Faut-il faire l'apologie du silence.

 

En parcourant un site consacré à la reproduction sonore, je suis tombé sur une intervention dans laquelle un internaute faisait avec beaucoup de lyrisme l'apologie du silence. En substance il déclamait que le plus grand bonheur qu'il ait connu était le silence de la neige à la montagne l'hiver.
Cela m'a amusé car ce monsieur, sans s'en douter mettait le doigt sur un sujet très intéressant qu'est le silence défini par notre oreille.
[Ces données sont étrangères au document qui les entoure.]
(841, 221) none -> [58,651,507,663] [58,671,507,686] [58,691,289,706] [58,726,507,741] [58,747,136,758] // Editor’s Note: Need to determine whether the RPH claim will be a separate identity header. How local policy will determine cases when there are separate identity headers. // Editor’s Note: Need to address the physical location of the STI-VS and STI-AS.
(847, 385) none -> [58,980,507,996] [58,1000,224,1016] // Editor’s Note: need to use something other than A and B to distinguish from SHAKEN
A moins de le créer, le silence n'existe pas dans la nature. Il faudrait pour cela supprimer l'air en créant le vide. Le mieux que l'on puisse faire c'est, avec d'importants moyens, créer une chambre sourde. Il s'agit d'un local, généralement suspendu pour les basses fréquences, dans lequel on est isolé intégralement de l'extérieur, mais dans lequel on a supprimé toutes les surfaces réfléchissantes. Pour donner un exemple, la chambre sourde d'Elipson (à Bagneux) dans laquelle j'ai passé de nombreuses heures occupait un espace d'environ 1000 m3 pour un volume utile de quelques m3.


On ne peux pas rester de longues minutes dans le vrai silence d'une chambre sourde. Cela devient une vraie torture. Le seuil de perception de notre oreille décroît pour chercher des informations et découvre les bruits de notre propre corps par une transmission interne. Tournez la tête et vous entendez le craquement de vos vertèbres si ce n'est le glissement de vos vêtements sur la peau. Essayez de parler, vous ne vous entendez que par votre "oreille interne" qui résonne dans votre cerveau.
Nous réussissions à y travailler qu'en laissant la porte ouverte, ce qui nous procurait un peu de "silence humain".
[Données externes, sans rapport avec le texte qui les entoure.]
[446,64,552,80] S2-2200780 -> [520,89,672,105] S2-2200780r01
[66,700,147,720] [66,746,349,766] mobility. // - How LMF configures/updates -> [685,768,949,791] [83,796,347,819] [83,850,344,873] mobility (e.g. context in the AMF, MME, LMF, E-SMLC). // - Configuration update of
Alors qu'est ce "silence humain" dont notre intervenant faisait l'apologie ? Pour expliquer cela, il faut faire appel au fonctionnement de notre "machine à écouter" comme la définissait si bien Emile Leipp, auquel je me permet d'emprunter les arguments.
Notre capteur (l'oreille) héritée de notre récent passé chasseur et guerrier n'a pas encore eu le temps de se muter pour nos technologies modernes. C'est doucement en train de se faire avec les nouveaux interface numériques. Elle reste donc constituée de trois capteurs primitifs dont les informations seront corrigées et utilisées par une partie de notre cerveau.
Nous nous intéresserons plus particulièrement au capteur centré à environ 400 Hz et dont la fonction première est de définir notre environnement. C'est lui qui, en l'absence d'autres informations, vue ou toucher, nous donne une précieuse indication du volume et de la texture du lieu dans lequel nous nous trouvons. Tout local a une résonance propre liée à sa dimension. Le plein air n'a pas de résonance propre ou plutôt elle est infinie. Donc note cerveau ne reçoit pas d'information, il se repose et reste silencieux !


Ainsi le fameux silence auquel fait allusion monsieur X, n'est qu'un mélange de différents bruits qu'un appareil de mesure pourra identifier de 60 à 75 dB (si l'on fait une mesure non pondérée). Il possède la particularité d'être composé de différents bruits entremêlés de manière à ne pas interpeller notre système auditif qui décode donc un silence.


Ce silence humain, nous l'appellerons ainsi, contribue entre les notes à la vie d'une certaine musique "live". C'est ce qui explique que des musiques compressées perdent toute vie à l'écoute sur des enceintes, alors qu'elles étaient excellentes au casque ! Ou encore que certaines chaînes audiophiles incapables d'une restitution à bas niveau projettent le son sans restituer aucune ambiance.


Alors peut-être monsieur X n'avait-il pas complètement tort en évoquant maladroitement les qualités d'un bruyant silence.